At the start of this journey, I will tell you that myelopathy and what that truely meant was non existent in the beginning – even when it was evident that I would require surgery and what the recovery would like. The most common things I was able to read about via the online community or personal stories shared on YouTube prior to the surgery were:

  • Basic anatomy of the neck including discs and vertebrae. Their names and locations.
  • Degenerative Disc Disease (DDD)
  • Anterior Cervical Dissection & Fusion surgery (Commonly called ACDF).
  • Recovery time from ACDF surgery and the most post op symptoms like difficulty swallowing, etc.
  • Bone Growth Stimulators (Commonly used after multi-level ACDF to aid bone growth).
  • Loss of some range of motion in the neck and commonly expect 10-15 degrees per level of fusion.

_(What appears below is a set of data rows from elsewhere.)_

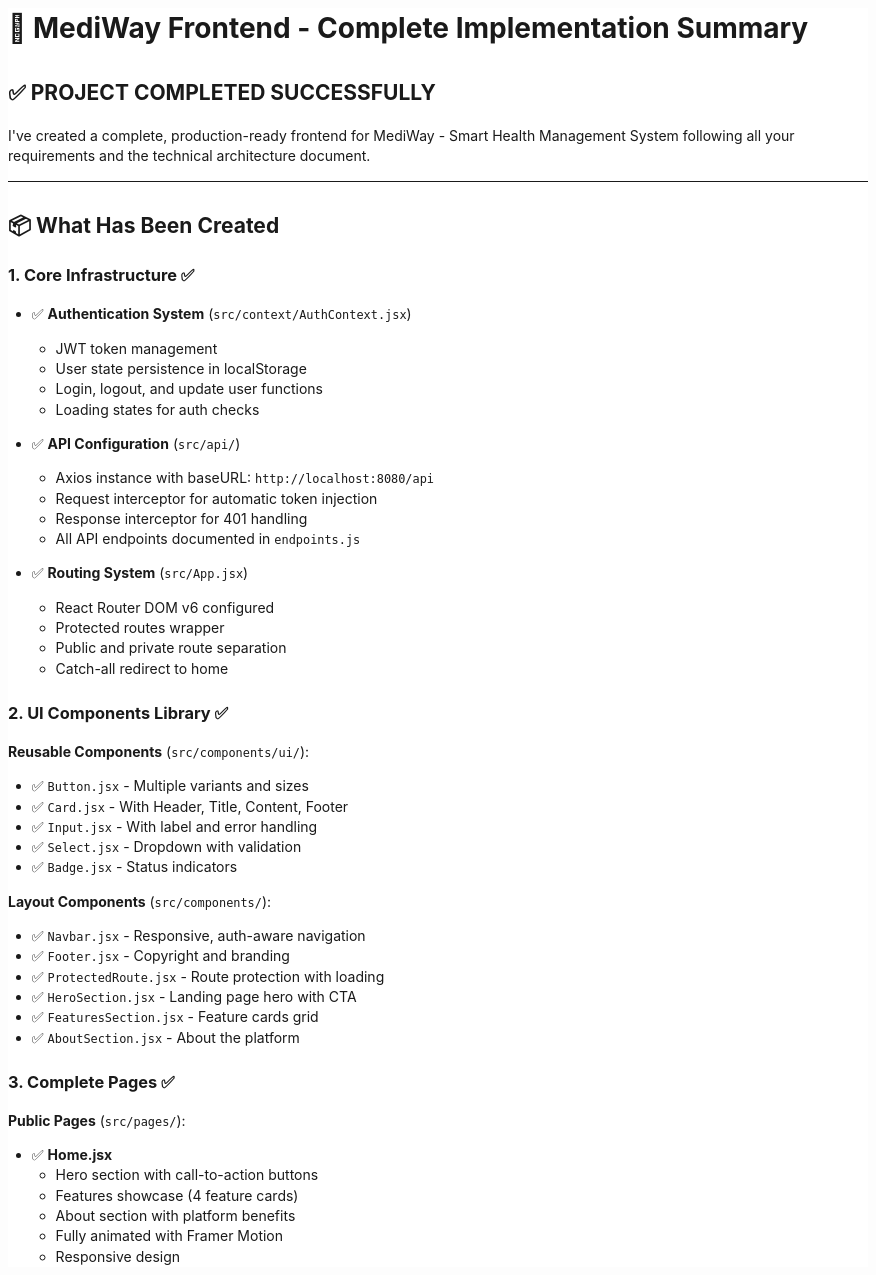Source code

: # 🎉 MediWay Frontend - Complete Implementation Summary

## ✅ **PROJECT COMPLETED SUCCESSFULLY**

I've created a complete, production-ready frontend for MediWay - Smart Health Management System following all your requirements and the technical architecture document.

---

## 📦 **What Has Been Created**

### **1. Core Infrastructure** ✅
- ✅ **Authentication System** (`src/context/AuthContext.jsx`)
  - JWT token management
  - User state persistence in localStorage
  - Login, logout, and update user functions
  - Loading states for auth checks

- ✅ **API Configuration** (`src/api/`)
  - Axios instance with baseURL: `http://localhost:8080/api`
  - Request interceptor for automatic token injection
  - Response interceptor for 401 handling
  - All API endpoints documented in `endpoints.js`

- ✅ **Routing System** (`src/App.jsx`)
  - React Router DOM v6 configured
  - Protected routes wrapper
  - Public and private route separation
  - Catch-all redirect to home

### **2. UI Components Library** ✅

**Reusable Components** (`src/components/ui/`):
- ✅ `Button.jsx` - Multiple variants and sizes
- ✅ `Card.jsx` - With Header, Title, Content, Footer
- ✅ `Input.jsx` - With label and error handling
- ✅ `Select.jsx` - Dropdown with validation
- ✅ `Badge.jsx` - Status indicators

**Layout Components** (`src/components/`):
- ✅ `Navbar.jsx` - Responsive, auth-aware navigation
- ✅ `Footer.jsx` - Copyright and branding
- ✅ `ProtectedRoute.jsx` - Route protection with loading
- ✅ `HeroSection.jsx` - Landing page hero with CTA
- ✅ `FeaturesSection.jsx` - Feature cards grid
- ✅ `AboutSection.jsx` - About the platform

### **3. Complete Pages** ✅

**Public Pages** (`src/pages/`):
- ✅ **Home.jsx**
  - Hero section with call-to-action buttons
  - Features showcase (4 feature cards)
  - About section with platform benefits
  - Fully animated with Framer Motion
  - Responsive design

Unfortunately there wasn’t a lot of information out there for myelopathy patients. I think part of that is myelopathy isn’t all that commonly seen – at least from the physical therapists I’ve spoken to.  

When one needs an ACDF surgery, I imagine most people can pinpoint the exact point where they got hurt. I remember the discussion I had with my neurosurgeon regarding the cord compression that I had as a result of 3 completely herinated (or blown) discs. I was told that if it’s caught soon enough (i.e. less than 6 months) that often times the signal loss in the cord is resolved and people will often make a full recovery, which they consider inflammation of the cord when it resolves. It’s when the signal loss does not resolve by 12 months, is it only then considered permanent damage and is called myelopathy.

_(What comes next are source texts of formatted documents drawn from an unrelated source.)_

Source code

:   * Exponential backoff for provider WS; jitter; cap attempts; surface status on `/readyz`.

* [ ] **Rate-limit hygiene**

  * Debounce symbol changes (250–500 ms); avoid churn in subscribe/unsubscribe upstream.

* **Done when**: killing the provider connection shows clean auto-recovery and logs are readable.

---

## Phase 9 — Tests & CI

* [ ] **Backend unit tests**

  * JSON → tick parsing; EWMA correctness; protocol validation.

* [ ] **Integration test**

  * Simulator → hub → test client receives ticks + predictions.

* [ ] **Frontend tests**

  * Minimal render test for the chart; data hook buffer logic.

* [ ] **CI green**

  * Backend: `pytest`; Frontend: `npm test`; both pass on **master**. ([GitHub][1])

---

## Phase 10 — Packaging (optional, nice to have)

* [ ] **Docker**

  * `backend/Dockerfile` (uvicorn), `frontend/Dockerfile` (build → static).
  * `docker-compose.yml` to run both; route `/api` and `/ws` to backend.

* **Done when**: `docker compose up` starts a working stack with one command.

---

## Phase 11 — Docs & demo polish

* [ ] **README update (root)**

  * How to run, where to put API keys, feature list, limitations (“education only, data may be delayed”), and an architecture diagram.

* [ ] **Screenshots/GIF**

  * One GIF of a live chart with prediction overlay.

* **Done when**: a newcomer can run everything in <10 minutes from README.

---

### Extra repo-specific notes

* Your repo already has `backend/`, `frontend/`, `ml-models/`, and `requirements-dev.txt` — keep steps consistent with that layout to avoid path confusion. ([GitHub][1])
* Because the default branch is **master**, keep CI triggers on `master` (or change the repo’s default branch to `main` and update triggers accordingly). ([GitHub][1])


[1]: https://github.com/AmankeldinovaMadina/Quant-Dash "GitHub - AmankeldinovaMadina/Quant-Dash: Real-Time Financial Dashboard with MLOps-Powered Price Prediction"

What threw me for the surprise of my life was because the symptoms of myelopathy manifest in many different ways and areas of the body, that I don’t think a complete comprehensive guide could ever be written because the spinal cord is essentially “short circuiting”.

Aside from the chronic pain I experience on a daily basis, it would be the symptoms that would pop up out of the clear blue and there wasn’t much out there that would really help me on my path. So writing about these experiences may be a worthwhile experience. Time will tell.